It's almost Monday. And Monday is a day I have been dreading ever since I picked the girls up from Kindergarten, hours after hearing of the tragedy at Sandy Hook Elementary school. Time went so slowly that morning as I waited for 12:30 to appear on the clock beside my bed so I could scoop my girls tightly into my arms. I just wanted to hold them, and see their bright blue eyes full of wonder and limitless imagination. I wanted to circle the wagons tight and never let anything in.
This weekend has been filled with lots of inner tears, sending my thoughts and prayers to those families far away who were grieving, watching the news when the kids weren't around, and trying to keep positive and happy while the kids were around. I am not talking about the incident with them. They are too young, it is too close to home. There is no preparing them for something so random and uncontrollable. I never want them to be afraid of their school. They need to feel safe there.
My problem is Monday. It ominously looms over my head. I will send my kids to school with more than a little apprehension. Not because I think the girls are in danger at school, I know they will be just fine. I understand that these terrible tragedies are rare. It's just that my heart doesn't understand that; It cannot understand it. This weekend has rung with all the little things that other families in Connecticut will not have- more time with their kids, with their sisters, their brothers, their families.

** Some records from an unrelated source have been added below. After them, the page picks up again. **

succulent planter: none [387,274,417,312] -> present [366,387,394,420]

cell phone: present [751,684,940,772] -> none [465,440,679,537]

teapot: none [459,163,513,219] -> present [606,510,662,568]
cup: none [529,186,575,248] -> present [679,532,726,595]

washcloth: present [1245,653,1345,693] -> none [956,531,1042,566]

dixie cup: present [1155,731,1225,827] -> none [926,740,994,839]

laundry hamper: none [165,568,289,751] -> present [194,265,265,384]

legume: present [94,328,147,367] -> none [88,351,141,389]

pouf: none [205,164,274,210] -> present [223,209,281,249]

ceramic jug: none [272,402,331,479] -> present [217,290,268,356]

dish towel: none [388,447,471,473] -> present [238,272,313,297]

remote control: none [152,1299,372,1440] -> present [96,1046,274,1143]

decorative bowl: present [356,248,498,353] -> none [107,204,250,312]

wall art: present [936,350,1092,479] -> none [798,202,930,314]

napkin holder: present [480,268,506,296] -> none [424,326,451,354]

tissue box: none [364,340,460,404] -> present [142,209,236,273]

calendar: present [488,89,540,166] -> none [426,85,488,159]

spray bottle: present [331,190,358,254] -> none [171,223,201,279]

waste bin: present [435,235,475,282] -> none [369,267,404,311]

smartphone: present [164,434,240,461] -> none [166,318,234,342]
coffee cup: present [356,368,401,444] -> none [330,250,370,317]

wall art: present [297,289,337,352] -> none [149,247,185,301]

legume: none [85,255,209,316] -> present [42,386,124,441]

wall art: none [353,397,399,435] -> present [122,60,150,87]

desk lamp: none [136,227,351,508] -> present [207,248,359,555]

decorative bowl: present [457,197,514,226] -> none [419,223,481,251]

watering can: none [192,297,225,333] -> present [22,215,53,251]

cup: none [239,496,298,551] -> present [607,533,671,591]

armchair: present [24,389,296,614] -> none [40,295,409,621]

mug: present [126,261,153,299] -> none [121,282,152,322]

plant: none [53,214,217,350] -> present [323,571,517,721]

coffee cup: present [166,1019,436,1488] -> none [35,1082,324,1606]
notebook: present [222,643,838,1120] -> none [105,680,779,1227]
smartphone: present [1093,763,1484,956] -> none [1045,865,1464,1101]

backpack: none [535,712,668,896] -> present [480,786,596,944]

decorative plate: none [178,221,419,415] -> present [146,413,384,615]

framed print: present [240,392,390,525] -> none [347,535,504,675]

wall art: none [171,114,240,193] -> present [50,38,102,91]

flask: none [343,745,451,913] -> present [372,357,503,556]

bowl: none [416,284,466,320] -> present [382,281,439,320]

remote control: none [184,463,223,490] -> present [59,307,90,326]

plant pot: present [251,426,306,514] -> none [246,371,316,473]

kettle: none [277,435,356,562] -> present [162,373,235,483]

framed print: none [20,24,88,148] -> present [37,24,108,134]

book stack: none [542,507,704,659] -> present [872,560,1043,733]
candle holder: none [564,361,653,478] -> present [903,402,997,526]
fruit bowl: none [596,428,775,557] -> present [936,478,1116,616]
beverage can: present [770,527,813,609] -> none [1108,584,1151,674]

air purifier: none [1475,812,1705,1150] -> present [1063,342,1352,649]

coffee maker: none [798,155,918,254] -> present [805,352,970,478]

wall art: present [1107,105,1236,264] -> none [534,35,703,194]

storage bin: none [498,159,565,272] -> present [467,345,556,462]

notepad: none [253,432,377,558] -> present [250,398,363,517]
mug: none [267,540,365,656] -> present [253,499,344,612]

I've thought a lot about why it has been so hard for me to process this horrible thing that happened so far away to people I've never met before. My inner helicopter parent begs me to keep my kids under my wings at all time. To never let them out of my sight, not ever again. And then the rational part of my psyche wisely points out this same thing could happen anywhere. It could be in the aisles of Target, as we have a special dinner at In N Out. It could happen in our own home. No where is ever really safe- no matter what decisions and laws are made- this vulnerability is a constant, whether I want to hear it or not.
All I can do on a daily basis is live with hope. Hope that my children will be safe wherever and whenever I send them out into the world. Out to make friends, to learn new things, to become the social creatures we are hardwired to be.
So this is what I am choosing: to live with hope, and to someday teach my own children to do the same.